── Исходный текст

В языке много ставших идиоматическими выражений: «Спихотехника», «Приехали не загорать», «Запрягайте, хлопцы, коней», «Забери свои причиндалы», «Будет тебе белка, будет и свисток», «Слова, слова, как говорил принц Датский».

В отдельности в каждой такой фразе нет ничего зазорного, но в массе от такой словесной ткани создается ощущение натуралистической банальности– банальности как раз там, где автор хотел добиться характерности.

Тут кончается рецензентская работа и начинается редакторская.

Верно, многим из тех, кто жил подолгу в незнакомом городе в фешенебельной гостинице, приходилось, подобно мне, испытывать чувство подавленности и одиночества. Мне всегда казалось, что оно возникает оттого, что в комнате незыблемый порядок, что обставлена она дорогой, но многотиражной мебелью, что тона этой мебели серовато-бежевые, мутно-зеленые, не раздражающие глаз, а за стеной справа и за стеной слева точно такие же комнаты, может, только телефон стоит не на тумбочке, а на столике или окно выходит во двор.

────
── Исходные данные

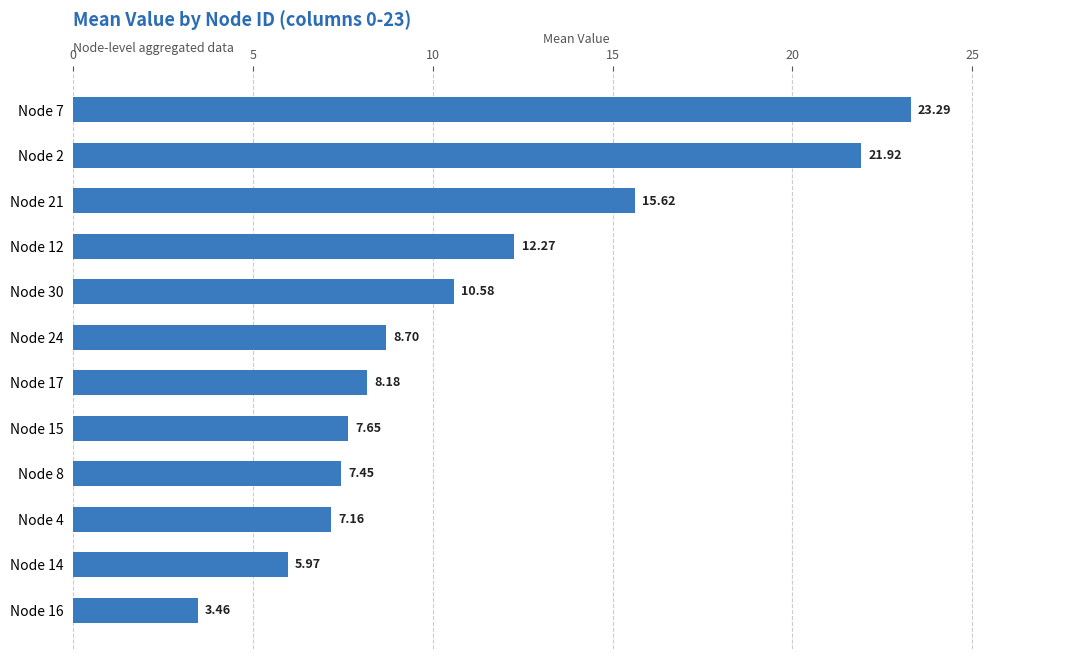

How many bars are there in total?

12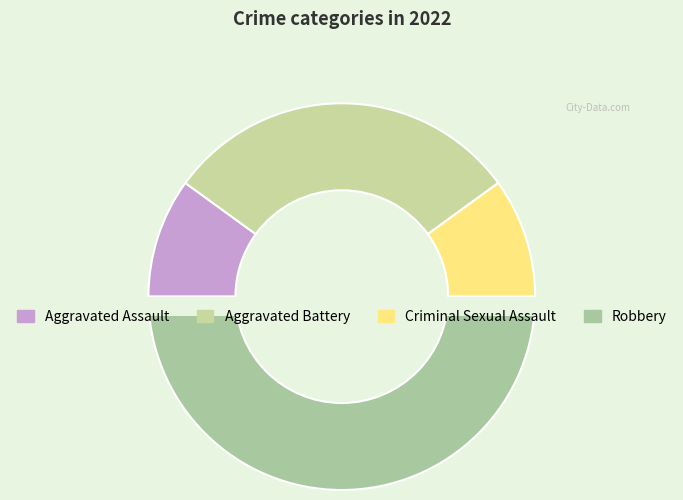

True or false: Robbery accounts for 50% of the total.

True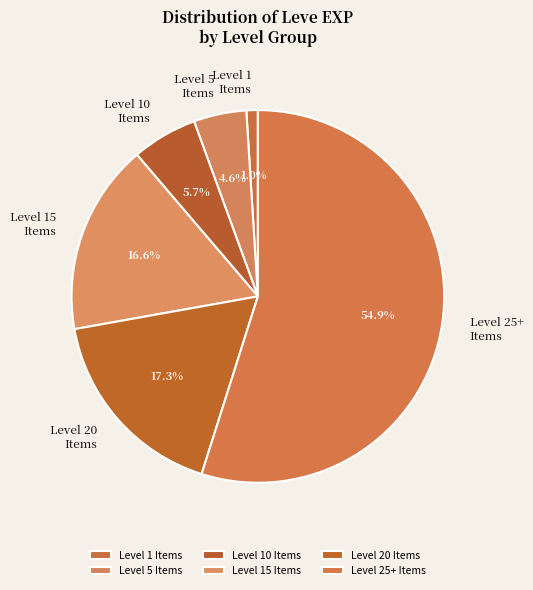

Does any single category account for the majority?

Yes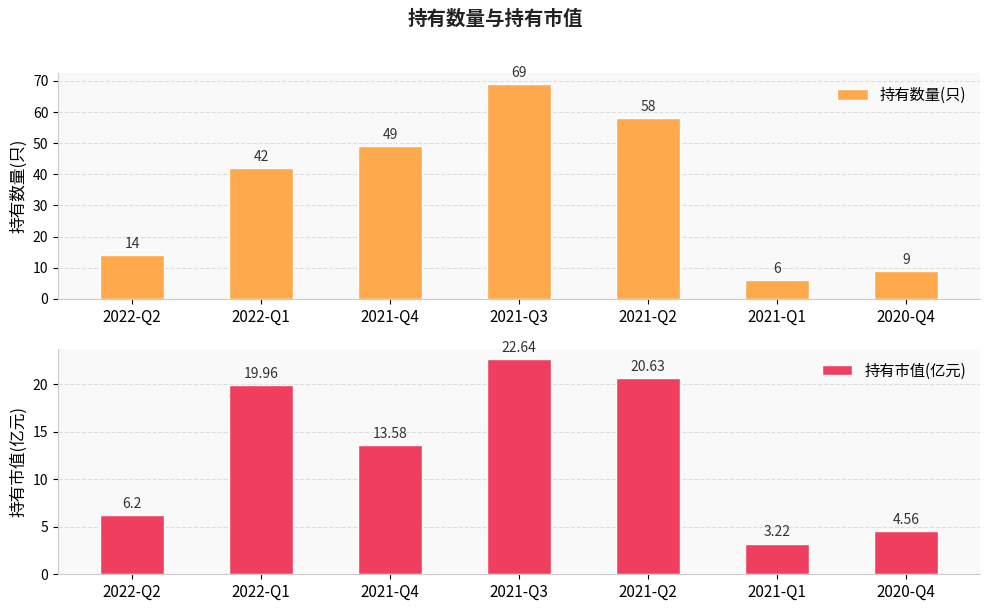

True or false: 持有市值(亿元) has a value of 4.6 at 2020-Q4.

True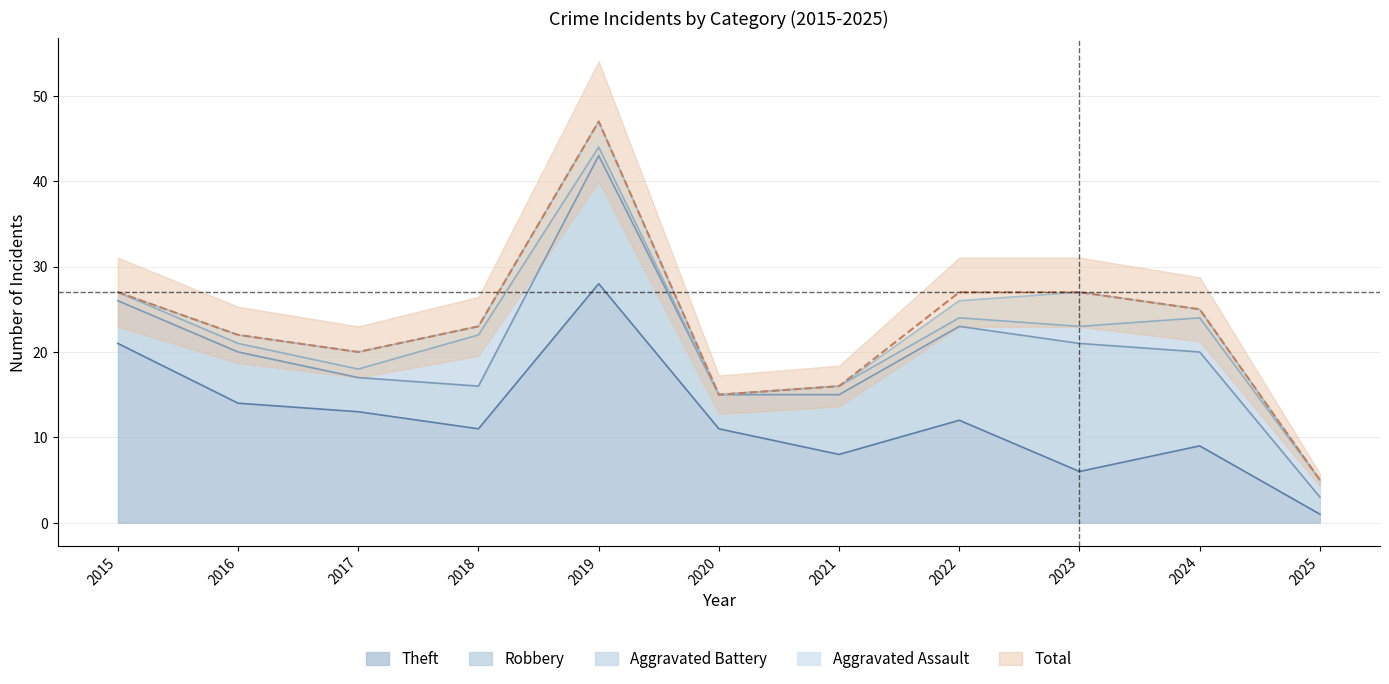

At which category does Total reach its first local valley?

2017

────

Задание 1 >> Перепечатайте фрагмент исходного текста, начиная со слов «В отдельности в» и заканчивая словами «и начинается редакторская.».
Задание 2 >>
Ответьте на вопросы по исходному тексту:
(a) Чья работа, согласно тексту, кончается и чья начинается?
(b) В какие тона окрашена мебель в гостиничной комнате?
(c) На чьи слова ссылается последнее из перечисленных идиоматических выражений?

Письменный ответ 1 >>
В отдельности в каждой такой фразе нет ничего зазорного, но в массе от такой словесной ткани создается ощущение натуралистической банальности– банальности как раз там, где автор хотел добиться характерности.

Тут кончается рецензентская работа и начинается редакторская.

Письменный ответ 2 >>
(a) Кончается рецензентская работа, начинается редакторская.
(b) В серовато-бежевые и мутно-зеленые тона.
(c) На слова принца Датского.